NY lawmakers seek probe into charter schools rally that canceled classes, forced attendance

Elizabeth Kim

Originally published in Gothamist on .
Senator Mayer

Two state lawmakers are calling for an investigation into a large rally this week in support of charter schools, after it emerged that charter leaders canceled class and required students and staff to attend.

State Sens. John Liu and Shelley Mayer sent the state Department of Education and SUNY a letter on Friday, citing a recording obtained by Gothamist that captured Success Academy founder Eva Moskowitz telling staff that advocacy was part of their job responsibilities.

Charter schools, which serve around 142,000 students in New York City, are privately managed but publicly funded.

“Canceling classes during a school day and forcing families and students to engage in a political rally is an egregious misuse of instructional time and state funds,” the lawmakers wrote. “Our state provides public dollars to charter schools to educate students, not for political activism or for influencing elections.”

They added that “staff and families reported feeling pressured to participate and fearful of repercussions if they did not” participate in the rally.

The rally across the Brooklyn Bridge on Thursday featured thousands of charter parents, students and staff.

It came weeks ahead of a mayoral election that could affect the future of charters in the city. Zohran Mandani, the Democratic mayoral nominee and front-runner, has said he is opposed to expanding charters and they “siphon resources” away from traditional public schools. In the recorded remarks, Moskowitz said Success Academy faced “an existential threat.” She didn’t mention Mamdani by name.
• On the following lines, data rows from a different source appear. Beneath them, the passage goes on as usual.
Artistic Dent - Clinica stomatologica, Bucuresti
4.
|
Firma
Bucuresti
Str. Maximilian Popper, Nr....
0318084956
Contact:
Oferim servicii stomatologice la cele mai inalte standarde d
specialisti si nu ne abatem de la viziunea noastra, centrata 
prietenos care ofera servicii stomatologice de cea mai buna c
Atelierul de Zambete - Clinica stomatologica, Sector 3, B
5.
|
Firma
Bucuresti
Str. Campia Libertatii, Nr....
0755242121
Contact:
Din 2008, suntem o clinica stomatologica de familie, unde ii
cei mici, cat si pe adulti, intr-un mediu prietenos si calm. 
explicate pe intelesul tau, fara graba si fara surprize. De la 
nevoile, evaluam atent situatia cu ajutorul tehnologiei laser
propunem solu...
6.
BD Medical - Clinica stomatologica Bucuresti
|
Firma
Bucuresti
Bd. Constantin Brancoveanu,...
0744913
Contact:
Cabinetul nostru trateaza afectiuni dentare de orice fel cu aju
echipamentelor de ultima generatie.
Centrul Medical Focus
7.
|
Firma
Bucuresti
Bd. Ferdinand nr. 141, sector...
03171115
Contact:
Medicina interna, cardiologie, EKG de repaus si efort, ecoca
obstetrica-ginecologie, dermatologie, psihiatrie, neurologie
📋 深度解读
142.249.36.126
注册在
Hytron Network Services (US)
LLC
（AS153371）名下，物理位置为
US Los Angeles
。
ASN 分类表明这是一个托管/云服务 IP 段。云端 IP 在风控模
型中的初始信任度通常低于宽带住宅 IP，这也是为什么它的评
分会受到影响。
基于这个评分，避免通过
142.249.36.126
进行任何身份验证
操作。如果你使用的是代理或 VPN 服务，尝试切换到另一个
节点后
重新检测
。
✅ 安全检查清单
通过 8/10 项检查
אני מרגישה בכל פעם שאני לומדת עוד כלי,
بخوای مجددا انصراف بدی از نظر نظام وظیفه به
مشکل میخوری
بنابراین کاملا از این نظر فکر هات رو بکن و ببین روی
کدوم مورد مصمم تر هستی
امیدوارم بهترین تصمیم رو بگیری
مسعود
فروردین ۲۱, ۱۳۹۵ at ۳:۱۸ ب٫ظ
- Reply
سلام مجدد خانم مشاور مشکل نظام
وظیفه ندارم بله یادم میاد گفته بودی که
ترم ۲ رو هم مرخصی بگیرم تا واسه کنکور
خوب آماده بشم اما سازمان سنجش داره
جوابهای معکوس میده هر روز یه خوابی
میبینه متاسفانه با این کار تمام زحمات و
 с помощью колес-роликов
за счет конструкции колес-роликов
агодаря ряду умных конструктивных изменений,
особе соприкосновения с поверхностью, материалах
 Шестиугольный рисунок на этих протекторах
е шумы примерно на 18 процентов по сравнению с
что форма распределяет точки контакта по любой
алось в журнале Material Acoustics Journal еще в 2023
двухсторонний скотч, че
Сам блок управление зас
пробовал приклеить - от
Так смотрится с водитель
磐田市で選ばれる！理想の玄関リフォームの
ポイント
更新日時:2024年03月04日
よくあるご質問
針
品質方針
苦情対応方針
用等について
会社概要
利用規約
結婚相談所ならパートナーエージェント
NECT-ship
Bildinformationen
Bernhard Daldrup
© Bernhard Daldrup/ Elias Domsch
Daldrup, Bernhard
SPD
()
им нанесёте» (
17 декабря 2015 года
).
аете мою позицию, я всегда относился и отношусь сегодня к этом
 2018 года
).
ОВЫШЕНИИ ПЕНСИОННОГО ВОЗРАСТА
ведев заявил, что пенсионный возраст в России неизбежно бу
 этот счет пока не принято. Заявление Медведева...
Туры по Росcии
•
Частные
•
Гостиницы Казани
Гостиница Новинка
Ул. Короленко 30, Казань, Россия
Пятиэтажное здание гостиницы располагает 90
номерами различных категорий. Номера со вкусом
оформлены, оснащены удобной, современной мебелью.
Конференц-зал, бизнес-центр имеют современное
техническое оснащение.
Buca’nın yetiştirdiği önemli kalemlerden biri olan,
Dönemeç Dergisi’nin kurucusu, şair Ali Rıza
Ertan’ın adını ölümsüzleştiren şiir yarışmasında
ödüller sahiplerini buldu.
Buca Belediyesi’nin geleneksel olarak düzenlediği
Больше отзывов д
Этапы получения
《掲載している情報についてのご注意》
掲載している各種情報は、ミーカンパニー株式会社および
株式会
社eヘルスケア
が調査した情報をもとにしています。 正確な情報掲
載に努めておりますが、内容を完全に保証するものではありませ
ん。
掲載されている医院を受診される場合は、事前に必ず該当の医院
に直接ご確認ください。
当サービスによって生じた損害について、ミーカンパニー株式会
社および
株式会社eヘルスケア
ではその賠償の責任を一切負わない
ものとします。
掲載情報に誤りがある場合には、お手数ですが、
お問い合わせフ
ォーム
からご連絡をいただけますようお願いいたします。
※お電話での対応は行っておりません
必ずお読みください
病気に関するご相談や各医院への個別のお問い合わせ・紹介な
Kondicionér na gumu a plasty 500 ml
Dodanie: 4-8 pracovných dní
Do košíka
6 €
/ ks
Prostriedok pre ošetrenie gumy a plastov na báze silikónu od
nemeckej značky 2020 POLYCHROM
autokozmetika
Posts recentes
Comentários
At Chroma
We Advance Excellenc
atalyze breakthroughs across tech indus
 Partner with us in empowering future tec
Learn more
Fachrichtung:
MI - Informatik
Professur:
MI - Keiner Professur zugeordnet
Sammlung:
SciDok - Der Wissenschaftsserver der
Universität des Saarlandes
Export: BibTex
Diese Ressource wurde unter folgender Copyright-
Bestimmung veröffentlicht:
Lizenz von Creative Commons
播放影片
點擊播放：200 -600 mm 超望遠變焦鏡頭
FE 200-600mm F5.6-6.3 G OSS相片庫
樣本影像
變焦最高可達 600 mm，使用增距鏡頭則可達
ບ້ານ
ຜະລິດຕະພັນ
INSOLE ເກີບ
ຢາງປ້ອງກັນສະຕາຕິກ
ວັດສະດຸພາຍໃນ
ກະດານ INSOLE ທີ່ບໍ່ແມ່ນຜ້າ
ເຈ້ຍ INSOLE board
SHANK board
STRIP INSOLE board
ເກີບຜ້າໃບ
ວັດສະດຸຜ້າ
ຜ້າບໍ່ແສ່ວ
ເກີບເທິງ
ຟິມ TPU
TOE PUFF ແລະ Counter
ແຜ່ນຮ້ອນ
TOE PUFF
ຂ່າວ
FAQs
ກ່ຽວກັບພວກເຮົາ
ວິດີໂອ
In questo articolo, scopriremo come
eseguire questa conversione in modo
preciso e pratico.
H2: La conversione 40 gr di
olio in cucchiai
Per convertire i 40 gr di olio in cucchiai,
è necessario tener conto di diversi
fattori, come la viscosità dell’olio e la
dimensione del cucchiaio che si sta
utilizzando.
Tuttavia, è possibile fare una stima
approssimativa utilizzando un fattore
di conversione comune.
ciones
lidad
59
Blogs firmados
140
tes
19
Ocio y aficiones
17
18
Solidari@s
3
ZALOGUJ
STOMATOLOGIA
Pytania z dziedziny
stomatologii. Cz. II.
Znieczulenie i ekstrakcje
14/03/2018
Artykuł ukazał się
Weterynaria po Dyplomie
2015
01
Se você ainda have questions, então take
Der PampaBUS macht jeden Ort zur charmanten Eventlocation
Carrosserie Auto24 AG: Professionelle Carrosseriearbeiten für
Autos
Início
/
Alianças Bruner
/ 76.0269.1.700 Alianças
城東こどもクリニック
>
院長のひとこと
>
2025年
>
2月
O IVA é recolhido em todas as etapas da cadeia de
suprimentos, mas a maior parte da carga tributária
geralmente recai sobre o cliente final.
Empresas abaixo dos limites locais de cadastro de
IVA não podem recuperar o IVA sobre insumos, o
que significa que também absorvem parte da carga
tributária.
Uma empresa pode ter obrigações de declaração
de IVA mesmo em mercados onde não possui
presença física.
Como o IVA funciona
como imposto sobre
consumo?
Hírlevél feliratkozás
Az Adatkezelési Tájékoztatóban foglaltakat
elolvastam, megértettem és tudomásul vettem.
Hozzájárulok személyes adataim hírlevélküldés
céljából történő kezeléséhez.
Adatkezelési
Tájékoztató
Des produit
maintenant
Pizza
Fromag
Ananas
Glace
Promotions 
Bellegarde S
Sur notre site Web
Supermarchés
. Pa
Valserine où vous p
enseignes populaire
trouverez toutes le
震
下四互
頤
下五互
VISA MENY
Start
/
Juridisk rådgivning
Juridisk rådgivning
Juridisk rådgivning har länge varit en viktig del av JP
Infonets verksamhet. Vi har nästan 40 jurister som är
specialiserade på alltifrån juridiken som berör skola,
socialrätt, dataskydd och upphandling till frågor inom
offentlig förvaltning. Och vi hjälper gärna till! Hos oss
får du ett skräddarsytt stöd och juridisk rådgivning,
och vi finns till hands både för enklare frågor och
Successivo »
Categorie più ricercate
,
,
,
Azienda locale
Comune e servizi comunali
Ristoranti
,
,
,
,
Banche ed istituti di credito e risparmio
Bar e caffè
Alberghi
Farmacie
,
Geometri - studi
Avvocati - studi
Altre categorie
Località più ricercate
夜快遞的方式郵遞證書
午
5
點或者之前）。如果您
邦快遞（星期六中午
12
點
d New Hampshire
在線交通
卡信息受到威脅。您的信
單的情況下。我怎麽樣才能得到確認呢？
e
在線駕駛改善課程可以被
She pressured employees to attend the rally and send emails to elected officials.

“We are quite hierarchical,” she said. “There is a chain of command, and when your boss asks you to do something, assuming it's not unethical or a question of conscience, you do the task.”

“Are we clear?”

Moskowitz also urged families to attend the rally and reach out to elected officials five times.

“There are currently serious threats to the educational excellence your child deserves,” she wrote in an email obtained by Gothamist. “We need 100% of parents to get on the bus with us.”

A spokesperson for Success Academy did not immediately respond to a request for comment. The school previously told Gothamist that it has a dual mission of educating students and advocating for policy changes.

“Nobody who works at Success should be surprised by this or should object to standing up for charter schools,” its spokesperson, Ann Powell, said in a statement on Wednesday. “That has always been true and it's why we have organized so many marches over the years.”

But Liu pushed back on the school’s argument.

“It was a school day and classes were not held. So that by itself is a disservice to school kids, and a potential misuse of state funds,” Liu said. “Whether or not the staff agreed to the dual mission, that remains to be seen.”

The staging of the event was nearly identical to one organized in 2013 when Bill de Blasio, a critic of charters, was poised to win his mayoral campaign.

 
“We have a core competency in political threats, unfortunately,” Moskowitz said in the recording. “But this is one of these moments where there is heightened risk, policy risk, political risk, and so we are going to do what we've always done, which is to stand up for children and families in a massive way.”